Ticketmaster’s UK division has been slapped with a $1.65 million fine by the Information Commissioner’s Office (ICO) in the UK, over its 2018 data breach that impacted 9.4 million customers.
The fine (£1.25million) has been levied after the ICO found that the company “failed to put appropriate security measures in place to prevent a cyber-attack on a chat-bot installed on its online payment page” – a failure which violates the E.U.’s General Data Protection Regulation (GDPR).
In June 2018, the ticket-selling giant said that it found malware within a customer chat function for its websites, hosted by Inbenta Technologies. Worryingly, the malicious code was found to be accessing an array of information, including name, address, email address, telephone number, payment details and Ticketmaster login details. It later came to light that the attack was the work of the Magecart gang, known for injecting payment skimmers into vulnerable website components.
The malware managed to stay under the radar for months as well, Ticketmaster admitted at the time.

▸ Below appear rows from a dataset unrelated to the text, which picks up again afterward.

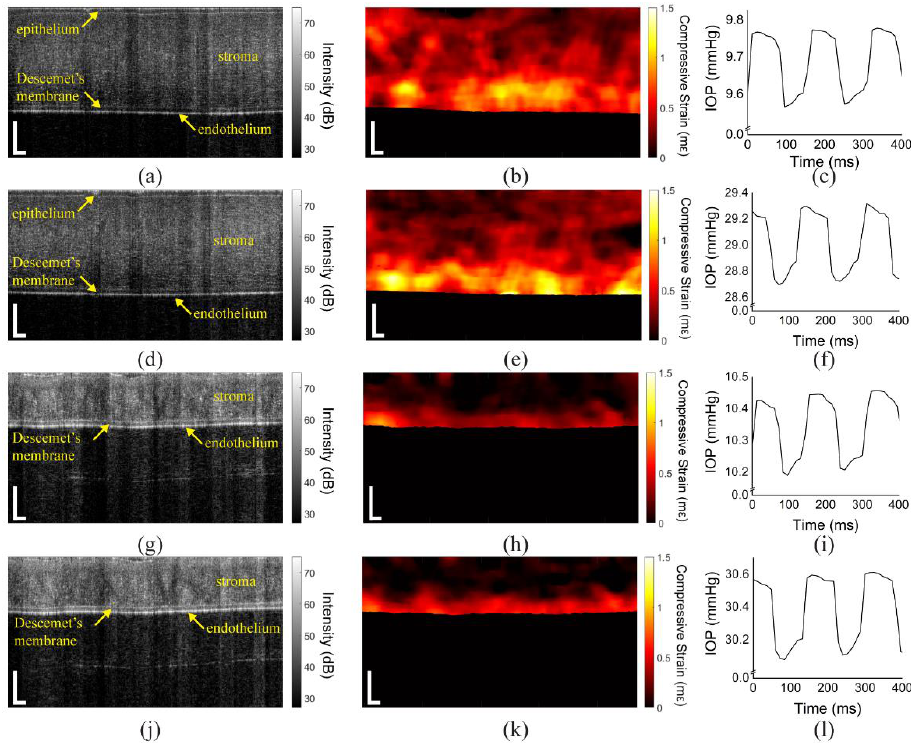
Figure 2. (left column) OCT images, (middle column) strain maps, and intraocular pressure (IOP) of typical in situ rabbit corneas. ( a – c ) A typical untreated sample at a baseline of ~10 mmHg and the same sample at ( d – f ) a baseline of ~29 mmHg. ( g – i ) The same sample after corneal collagen crosslinking (CXL) at a baseline of ~10 mmHg and at ( j – l ) a baseline of ~30 mmHg. Scale bars are 250 µm. 250 µ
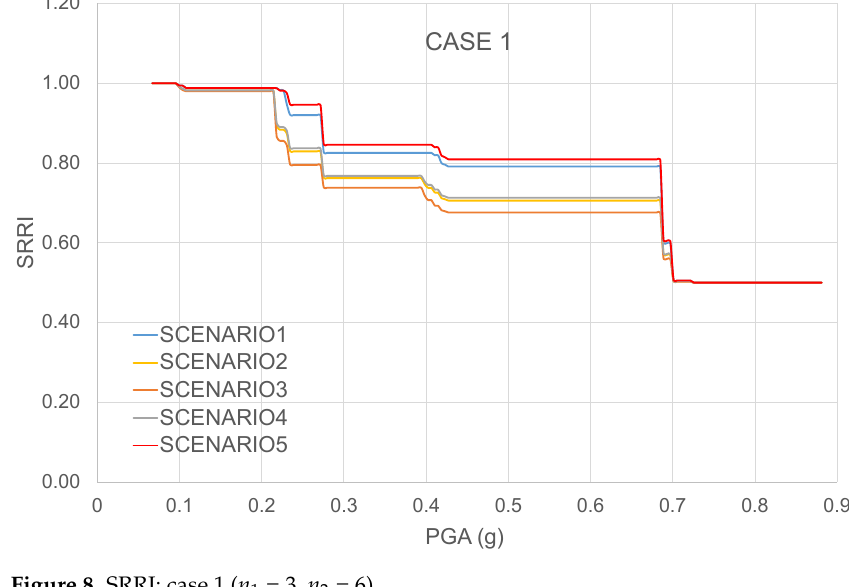
Figure 8. SRRI: case 1 ( n 1 = 3, n 2 = 6).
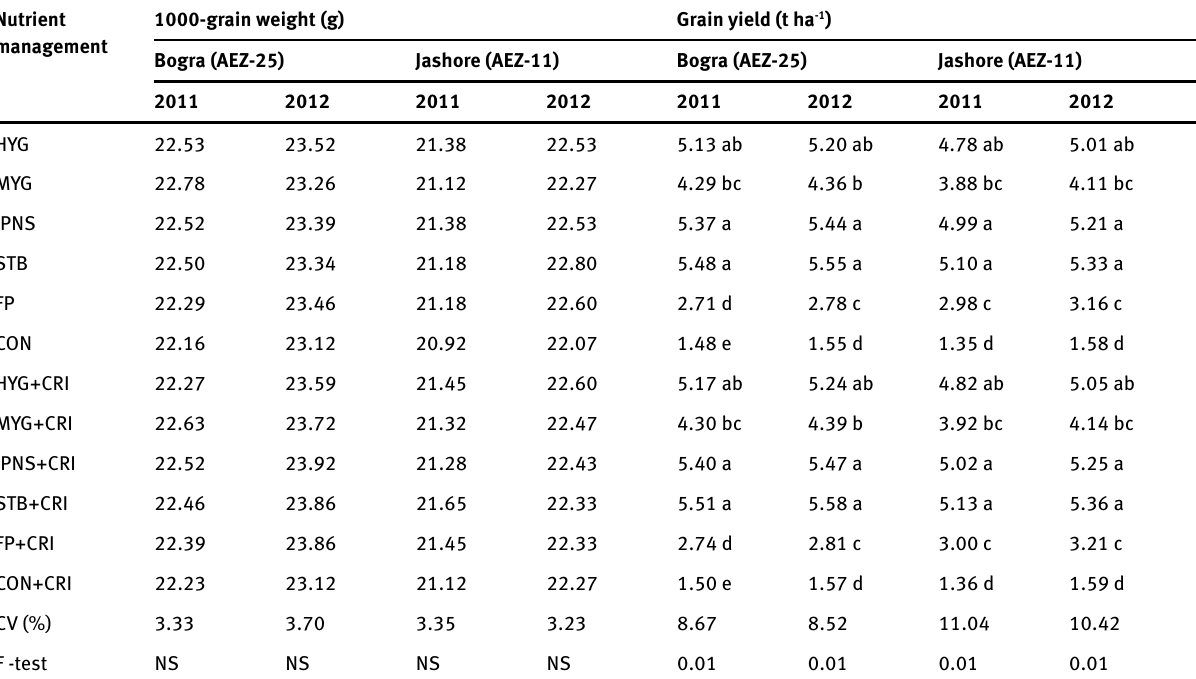
Table 5: Influence of different nutrient management strategies on 1000-grain weight of rainfed monsoon rice at two locations in Bangladesh Nutrient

The breach affected international customers who purchased, or attempted to purchase, event tickets between September 2017 and late June 2018; while UK users were impacted between February and June 2018.
U.S. customers were not affected.
The UK portion of the breach began in February 2018 when Monzo Bank customers reported fraudulent transactions, the ICO said.
“The Commonwealth Bank of Australia, Barclaycard, Mastercard and American Express all reported suggestions of fraud to Ticketmaster,” according to the regulator’s announcement of the fine. “But the company failed to identify the problem.”
Thus, the ICO found that Ticketmaster not only failed to look into risks and appropriate security measures for the chatbot, but that it didn’t identify the issue in a timely manner.
The watchdog group also determined that the breach did in fact lead directly to widespread fraud.
“Investigators found that, as a result of the breach, 60,000 payment cards belonging to Barclays Bank customers had been subjected to known fraud,” according to the ICO. “Another 6,000 cards were replaced by Monzo Bank after it suspected fraudulent use.”
Although the UK portion of the breach began in February 2018, the penalty only relates to the issues starting in May 2018, when new rules under the GDPR came into effect.
Other Ticketmaster divisions were eventually found to be impacted by the Magecart attacks, which could lead to further GDPR fines.
Researchers at RiskIQ in 2018 uncovered evidence that the Inbenta attack was not a one-off, but instead indicative of a larger initiative involving successful breaches of many different third-party providers, including Inbenta, the SociaPlus social media integration firm, web analytics companies PushAssist and Annex Cloud, the Clarity Connect CMS platform and others.
RiskIQ also said that as a result, it found evidence the skimmer was active on a broader range of Ticketmaster websites than previously known, including Ticketmaster sites for Ireland, Turkey and New Zealand, among others.
“When customers handed over their personal details, they expected Ticketmaster to look after them,” said James Dipple-Johnstone, ICO deputy commissioner. “But they did not. Ticketmaster should have done more to reduce the risk of a cyberattack. Its failure to do so meant that millions of people in the UK and Europe were exposed to potential fraud.”